Researchers at Carnegie Mellon University (CMU) have conducted a six-month study to analyse lyrics and subtitles in 1400 Bollywood movies spanning seven decades. The results suggest that while the representation of women and minorities have quantitatively improved, there remains a strong bias towards fair skin, upper caste and male figures in films.
Kunal Khadilkar and his mentor, AI researcher Ashique R Khuda Bukhsh, both parts of CMU's Language Technologies Institute (LTI) and Tom Mitchell, a Founders University professor at CMU's School of Computer Science are the authors of the study, who incorporated 100 highest-grossing Bollywood films over the last few decades.
Using predictive technology and a new language analysis model called BERT, the researchers were able to identify common stereotypes in Bollywood films.
"If you feed thousands of sentences to BERT and then ask the system to perform fill-in-the-blank tests, it outputs a list of possible completions ranked by probability...After we fed Bollywood movie subtitles to BERT and performed [a] Cloze test: "A beautiful woman should have ___ skin", the top prediction was "fair" across all eras," says KhudaBukhsh in a statement to Hindustan Times.

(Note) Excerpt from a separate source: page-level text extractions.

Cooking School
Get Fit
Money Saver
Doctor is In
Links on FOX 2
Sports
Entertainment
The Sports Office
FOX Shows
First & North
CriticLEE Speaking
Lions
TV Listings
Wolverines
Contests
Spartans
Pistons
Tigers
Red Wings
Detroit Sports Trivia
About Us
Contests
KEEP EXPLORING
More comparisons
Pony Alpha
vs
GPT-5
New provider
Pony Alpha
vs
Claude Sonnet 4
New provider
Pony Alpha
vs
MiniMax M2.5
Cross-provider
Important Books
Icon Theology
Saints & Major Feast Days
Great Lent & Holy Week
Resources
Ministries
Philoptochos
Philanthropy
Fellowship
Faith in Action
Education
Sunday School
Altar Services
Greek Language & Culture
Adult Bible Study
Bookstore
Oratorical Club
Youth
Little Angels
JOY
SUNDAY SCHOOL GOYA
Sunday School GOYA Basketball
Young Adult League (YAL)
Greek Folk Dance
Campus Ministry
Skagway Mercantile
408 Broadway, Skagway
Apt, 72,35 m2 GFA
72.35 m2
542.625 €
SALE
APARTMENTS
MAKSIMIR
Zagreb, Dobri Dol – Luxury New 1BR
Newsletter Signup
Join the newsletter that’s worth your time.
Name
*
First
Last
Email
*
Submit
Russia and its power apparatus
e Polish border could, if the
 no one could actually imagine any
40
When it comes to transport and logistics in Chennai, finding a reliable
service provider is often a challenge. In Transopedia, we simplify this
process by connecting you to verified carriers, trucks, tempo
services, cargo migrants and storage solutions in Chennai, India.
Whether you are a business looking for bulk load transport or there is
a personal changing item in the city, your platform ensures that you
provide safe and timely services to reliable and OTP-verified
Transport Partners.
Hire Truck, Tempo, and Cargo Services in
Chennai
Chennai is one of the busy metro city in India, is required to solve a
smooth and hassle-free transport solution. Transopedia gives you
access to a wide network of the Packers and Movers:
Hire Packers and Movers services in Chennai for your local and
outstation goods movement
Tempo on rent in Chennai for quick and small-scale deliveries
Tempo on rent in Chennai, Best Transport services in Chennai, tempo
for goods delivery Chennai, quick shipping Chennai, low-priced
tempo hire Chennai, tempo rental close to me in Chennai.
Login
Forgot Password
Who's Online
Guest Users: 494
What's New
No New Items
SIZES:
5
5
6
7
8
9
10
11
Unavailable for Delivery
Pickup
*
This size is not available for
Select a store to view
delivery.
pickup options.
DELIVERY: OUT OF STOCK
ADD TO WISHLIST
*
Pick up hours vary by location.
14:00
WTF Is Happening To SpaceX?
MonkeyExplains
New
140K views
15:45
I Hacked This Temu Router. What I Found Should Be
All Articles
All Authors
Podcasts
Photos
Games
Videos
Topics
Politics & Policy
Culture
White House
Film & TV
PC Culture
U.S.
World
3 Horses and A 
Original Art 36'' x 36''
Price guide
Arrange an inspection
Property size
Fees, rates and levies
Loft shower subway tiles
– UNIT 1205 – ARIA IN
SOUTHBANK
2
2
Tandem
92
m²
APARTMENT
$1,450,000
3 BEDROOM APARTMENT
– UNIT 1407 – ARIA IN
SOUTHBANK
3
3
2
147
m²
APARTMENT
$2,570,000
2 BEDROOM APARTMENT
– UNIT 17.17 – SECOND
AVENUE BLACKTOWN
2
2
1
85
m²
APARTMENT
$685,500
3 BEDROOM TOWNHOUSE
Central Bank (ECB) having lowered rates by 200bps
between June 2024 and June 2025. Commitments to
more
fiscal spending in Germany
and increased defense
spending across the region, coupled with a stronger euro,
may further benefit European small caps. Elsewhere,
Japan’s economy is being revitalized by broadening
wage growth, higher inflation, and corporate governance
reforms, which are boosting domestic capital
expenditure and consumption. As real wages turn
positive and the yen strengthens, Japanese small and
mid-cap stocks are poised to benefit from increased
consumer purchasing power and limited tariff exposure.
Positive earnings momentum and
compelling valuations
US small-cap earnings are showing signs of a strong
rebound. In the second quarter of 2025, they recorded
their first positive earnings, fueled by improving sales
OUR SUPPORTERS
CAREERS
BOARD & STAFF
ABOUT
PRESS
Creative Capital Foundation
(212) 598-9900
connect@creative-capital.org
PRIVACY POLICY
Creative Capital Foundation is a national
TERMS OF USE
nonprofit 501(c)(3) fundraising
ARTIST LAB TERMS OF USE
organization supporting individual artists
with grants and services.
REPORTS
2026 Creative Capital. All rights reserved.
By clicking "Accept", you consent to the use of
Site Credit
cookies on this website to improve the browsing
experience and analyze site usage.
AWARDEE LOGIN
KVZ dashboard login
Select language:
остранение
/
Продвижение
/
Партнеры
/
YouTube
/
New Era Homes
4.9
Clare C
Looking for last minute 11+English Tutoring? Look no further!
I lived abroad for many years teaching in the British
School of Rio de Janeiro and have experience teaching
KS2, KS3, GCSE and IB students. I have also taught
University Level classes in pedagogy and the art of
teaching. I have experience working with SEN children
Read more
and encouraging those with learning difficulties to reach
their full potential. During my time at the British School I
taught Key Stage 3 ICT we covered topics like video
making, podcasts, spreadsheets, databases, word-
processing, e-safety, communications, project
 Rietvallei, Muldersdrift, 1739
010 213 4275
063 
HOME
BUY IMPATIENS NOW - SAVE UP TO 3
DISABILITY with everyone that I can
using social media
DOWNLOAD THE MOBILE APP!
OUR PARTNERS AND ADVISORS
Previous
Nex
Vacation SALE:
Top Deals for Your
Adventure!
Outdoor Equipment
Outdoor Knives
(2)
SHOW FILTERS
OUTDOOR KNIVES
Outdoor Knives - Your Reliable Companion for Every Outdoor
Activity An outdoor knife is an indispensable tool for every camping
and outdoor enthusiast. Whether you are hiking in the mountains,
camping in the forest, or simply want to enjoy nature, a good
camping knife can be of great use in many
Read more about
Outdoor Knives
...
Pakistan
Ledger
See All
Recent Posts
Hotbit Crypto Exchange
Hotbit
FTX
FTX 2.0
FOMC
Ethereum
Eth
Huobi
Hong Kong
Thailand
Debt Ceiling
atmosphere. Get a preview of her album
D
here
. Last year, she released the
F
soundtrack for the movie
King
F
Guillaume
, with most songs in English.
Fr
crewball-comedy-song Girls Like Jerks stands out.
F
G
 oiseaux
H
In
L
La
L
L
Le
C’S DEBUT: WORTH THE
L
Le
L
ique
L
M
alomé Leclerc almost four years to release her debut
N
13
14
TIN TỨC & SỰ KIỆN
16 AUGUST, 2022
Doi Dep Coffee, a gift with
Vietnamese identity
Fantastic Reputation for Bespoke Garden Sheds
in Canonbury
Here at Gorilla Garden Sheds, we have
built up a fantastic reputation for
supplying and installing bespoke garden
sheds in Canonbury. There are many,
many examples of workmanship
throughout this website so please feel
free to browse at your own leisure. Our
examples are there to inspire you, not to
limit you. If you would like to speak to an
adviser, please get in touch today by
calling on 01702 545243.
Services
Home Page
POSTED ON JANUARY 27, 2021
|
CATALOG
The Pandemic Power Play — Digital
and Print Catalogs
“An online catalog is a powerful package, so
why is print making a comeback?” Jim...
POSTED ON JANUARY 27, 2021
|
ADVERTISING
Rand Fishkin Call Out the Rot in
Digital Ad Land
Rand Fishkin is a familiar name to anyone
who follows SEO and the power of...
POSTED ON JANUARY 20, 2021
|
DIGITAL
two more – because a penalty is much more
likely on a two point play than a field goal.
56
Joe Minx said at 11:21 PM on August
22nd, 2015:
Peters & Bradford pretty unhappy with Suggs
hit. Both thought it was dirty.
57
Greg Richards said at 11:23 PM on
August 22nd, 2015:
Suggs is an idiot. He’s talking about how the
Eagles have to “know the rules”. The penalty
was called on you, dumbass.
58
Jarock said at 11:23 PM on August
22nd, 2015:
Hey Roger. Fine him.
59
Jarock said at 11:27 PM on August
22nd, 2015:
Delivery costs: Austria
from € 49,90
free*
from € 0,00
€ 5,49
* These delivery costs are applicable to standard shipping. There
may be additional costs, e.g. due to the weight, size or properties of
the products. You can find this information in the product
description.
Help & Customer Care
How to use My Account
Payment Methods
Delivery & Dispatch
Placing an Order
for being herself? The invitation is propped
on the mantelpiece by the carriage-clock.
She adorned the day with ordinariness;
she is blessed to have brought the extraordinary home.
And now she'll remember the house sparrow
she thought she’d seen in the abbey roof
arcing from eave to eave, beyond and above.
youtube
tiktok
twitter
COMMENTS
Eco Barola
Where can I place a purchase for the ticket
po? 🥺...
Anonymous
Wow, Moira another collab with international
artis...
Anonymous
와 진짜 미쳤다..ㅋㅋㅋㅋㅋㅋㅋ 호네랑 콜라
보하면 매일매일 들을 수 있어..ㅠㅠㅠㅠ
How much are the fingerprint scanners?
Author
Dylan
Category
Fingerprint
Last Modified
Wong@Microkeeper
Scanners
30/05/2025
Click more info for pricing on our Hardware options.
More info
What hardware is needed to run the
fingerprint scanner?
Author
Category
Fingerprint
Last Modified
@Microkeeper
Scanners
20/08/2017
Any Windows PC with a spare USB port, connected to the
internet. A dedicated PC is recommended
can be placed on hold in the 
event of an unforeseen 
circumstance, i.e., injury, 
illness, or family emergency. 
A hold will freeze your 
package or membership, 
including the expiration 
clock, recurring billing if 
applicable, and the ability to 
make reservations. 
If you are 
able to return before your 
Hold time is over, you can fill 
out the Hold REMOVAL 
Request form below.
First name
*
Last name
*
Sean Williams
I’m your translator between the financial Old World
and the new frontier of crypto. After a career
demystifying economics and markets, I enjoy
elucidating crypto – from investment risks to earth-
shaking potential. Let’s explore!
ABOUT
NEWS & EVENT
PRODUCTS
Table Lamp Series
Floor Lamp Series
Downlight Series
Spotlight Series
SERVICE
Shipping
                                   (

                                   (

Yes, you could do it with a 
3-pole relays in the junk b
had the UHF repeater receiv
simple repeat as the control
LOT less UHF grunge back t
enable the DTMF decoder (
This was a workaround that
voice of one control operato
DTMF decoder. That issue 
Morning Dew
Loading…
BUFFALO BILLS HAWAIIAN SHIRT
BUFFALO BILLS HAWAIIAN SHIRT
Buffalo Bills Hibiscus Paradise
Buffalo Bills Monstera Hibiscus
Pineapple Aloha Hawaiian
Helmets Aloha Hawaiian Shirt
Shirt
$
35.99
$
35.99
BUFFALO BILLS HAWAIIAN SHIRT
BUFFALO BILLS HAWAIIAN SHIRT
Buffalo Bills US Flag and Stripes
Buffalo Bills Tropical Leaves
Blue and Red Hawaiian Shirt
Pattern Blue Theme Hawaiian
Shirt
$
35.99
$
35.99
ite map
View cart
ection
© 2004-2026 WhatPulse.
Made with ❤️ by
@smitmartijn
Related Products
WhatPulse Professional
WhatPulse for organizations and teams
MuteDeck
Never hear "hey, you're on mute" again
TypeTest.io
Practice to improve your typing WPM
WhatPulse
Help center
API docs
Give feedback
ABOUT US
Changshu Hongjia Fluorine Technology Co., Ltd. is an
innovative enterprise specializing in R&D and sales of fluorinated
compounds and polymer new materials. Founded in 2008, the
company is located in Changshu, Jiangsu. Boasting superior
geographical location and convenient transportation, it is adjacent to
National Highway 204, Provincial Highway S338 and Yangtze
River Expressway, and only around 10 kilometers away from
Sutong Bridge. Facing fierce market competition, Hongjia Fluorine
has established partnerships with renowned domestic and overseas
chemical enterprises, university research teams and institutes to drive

The model identified common themes in older Bollywood movies as 'poverty', 'love', 'war', 'hunger', 'unemployment'. More recent Bollywood releases tended to throw up 'poverty', 'Pakistan', 'Kashmir', 'terrorism', 'corruption'. Another finding revealed that while most babies born inside films from 1950 to 1999 were overwhelmingly boys (70%), 46% of newborns were girls in more recent films.
Researchers also found that the AI identified a change in words associated with dowry after the Dowry Prohibition Act of 1961, leading to less direct mentions of dowry and more mentions of 'trouble', 'divorce' and 'consent'.
Non-Hindu representation in films was shown as increasing, with Muslims previously making up 6.16% of characters and now 7.81%; Sikhs from 7.26% to 8.06% and Christians from 0.22% to 0.49%.
The researchers do however acknowledge that their study may have its limitations, as it is purely quantitative and considers only dialogues and not visuals. However, KhudaBukhsh remains hopeful about the results.
"Our methods allow us to quantify and compare biases across timespans, genres, and movie industries, to analyse biases commonly known to already exist in Bollywood films," he said.